▶ Input for this task
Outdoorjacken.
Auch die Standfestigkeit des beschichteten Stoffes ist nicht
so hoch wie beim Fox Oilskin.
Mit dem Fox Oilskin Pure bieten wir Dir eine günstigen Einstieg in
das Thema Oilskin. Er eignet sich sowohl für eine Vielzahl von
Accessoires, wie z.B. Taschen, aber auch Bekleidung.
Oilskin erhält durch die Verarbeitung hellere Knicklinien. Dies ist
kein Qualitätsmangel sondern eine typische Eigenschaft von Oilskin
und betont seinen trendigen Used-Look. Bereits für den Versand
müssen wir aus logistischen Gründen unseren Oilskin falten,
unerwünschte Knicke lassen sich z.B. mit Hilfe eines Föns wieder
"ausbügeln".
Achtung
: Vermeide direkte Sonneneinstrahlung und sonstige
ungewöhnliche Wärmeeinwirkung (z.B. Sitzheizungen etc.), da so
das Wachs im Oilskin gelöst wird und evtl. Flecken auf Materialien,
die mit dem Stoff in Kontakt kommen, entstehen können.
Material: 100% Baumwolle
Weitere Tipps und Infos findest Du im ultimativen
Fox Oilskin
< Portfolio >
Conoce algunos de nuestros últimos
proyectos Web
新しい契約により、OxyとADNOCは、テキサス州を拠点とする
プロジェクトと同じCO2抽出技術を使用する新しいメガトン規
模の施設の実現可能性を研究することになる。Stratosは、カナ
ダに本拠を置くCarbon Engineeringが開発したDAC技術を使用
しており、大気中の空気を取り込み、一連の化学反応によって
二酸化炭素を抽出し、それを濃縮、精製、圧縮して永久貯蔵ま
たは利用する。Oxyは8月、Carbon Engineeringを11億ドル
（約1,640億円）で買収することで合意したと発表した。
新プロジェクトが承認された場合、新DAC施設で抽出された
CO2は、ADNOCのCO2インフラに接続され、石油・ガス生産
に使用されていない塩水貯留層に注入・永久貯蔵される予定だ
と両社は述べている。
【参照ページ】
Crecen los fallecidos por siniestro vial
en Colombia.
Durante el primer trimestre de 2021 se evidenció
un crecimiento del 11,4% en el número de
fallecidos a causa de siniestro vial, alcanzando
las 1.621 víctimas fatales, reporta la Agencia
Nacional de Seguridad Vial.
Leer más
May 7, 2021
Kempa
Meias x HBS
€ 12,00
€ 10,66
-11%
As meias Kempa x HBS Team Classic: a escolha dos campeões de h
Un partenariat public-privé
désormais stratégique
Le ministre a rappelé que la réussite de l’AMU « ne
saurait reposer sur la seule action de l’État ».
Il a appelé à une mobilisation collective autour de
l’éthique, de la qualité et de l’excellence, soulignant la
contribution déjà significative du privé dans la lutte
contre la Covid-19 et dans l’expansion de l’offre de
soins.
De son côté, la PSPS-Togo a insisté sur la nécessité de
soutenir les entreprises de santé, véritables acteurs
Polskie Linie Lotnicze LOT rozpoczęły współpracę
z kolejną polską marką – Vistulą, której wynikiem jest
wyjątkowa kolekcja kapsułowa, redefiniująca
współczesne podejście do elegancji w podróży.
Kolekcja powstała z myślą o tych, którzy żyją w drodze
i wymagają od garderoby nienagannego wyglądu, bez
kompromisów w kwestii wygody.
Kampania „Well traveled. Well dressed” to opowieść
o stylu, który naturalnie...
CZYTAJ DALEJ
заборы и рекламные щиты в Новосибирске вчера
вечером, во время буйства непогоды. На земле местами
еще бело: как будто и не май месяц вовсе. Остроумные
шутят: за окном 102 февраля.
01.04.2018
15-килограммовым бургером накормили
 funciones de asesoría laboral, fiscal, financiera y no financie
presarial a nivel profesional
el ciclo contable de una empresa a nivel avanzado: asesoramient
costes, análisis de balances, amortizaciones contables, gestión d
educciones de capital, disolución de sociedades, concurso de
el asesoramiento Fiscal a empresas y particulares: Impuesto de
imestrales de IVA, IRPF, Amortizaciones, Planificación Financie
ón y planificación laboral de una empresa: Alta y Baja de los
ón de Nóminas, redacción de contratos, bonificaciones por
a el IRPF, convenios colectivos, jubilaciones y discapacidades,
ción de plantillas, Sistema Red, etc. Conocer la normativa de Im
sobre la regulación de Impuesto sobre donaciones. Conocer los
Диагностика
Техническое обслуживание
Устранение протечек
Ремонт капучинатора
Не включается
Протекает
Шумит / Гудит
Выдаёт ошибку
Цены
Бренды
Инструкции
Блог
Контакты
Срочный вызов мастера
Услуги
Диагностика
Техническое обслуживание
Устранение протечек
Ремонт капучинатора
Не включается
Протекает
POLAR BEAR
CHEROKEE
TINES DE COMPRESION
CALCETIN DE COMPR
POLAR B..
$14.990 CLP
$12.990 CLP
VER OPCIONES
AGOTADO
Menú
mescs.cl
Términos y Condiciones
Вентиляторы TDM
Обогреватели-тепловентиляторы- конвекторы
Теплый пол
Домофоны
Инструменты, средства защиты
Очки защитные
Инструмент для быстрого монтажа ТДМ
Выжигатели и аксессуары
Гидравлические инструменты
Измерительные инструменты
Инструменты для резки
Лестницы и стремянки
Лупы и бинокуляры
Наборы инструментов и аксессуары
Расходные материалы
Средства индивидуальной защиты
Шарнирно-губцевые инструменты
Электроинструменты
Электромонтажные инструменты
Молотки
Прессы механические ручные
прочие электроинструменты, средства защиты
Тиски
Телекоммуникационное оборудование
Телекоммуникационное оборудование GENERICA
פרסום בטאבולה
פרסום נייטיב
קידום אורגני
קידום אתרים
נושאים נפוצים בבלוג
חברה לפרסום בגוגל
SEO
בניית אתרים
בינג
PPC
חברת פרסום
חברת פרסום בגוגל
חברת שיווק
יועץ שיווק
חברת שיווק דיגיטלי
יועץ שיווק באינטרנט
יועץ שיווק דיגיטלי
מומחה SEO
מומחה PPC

▶ Your assignment
Turn everything from the start of the data down to the line containing "Accessoires, wie z.B." into a Markdown table with two columns, Row and Line, and leave out any blank lines.

▶ Problem solution
| Row | Line |
|---|---|
| 1 | Outdoorjacken. |
| 2 | Auch die Standfestigkeit des beschichteten Stoffes ist nicht |
| 3 | so hoch wie beim Fox Oilskin. |
| 4 | Mit dem Fox Oilskin Pure bieten wir Dir eine günstigen Einstieg in |
| 5 | das Thema Oilskin. Er eignet sich sowohl für eine Vielzahl von |
| 6 | Accessoires, wie z.B. Taschen, aber auch Bekleidung. |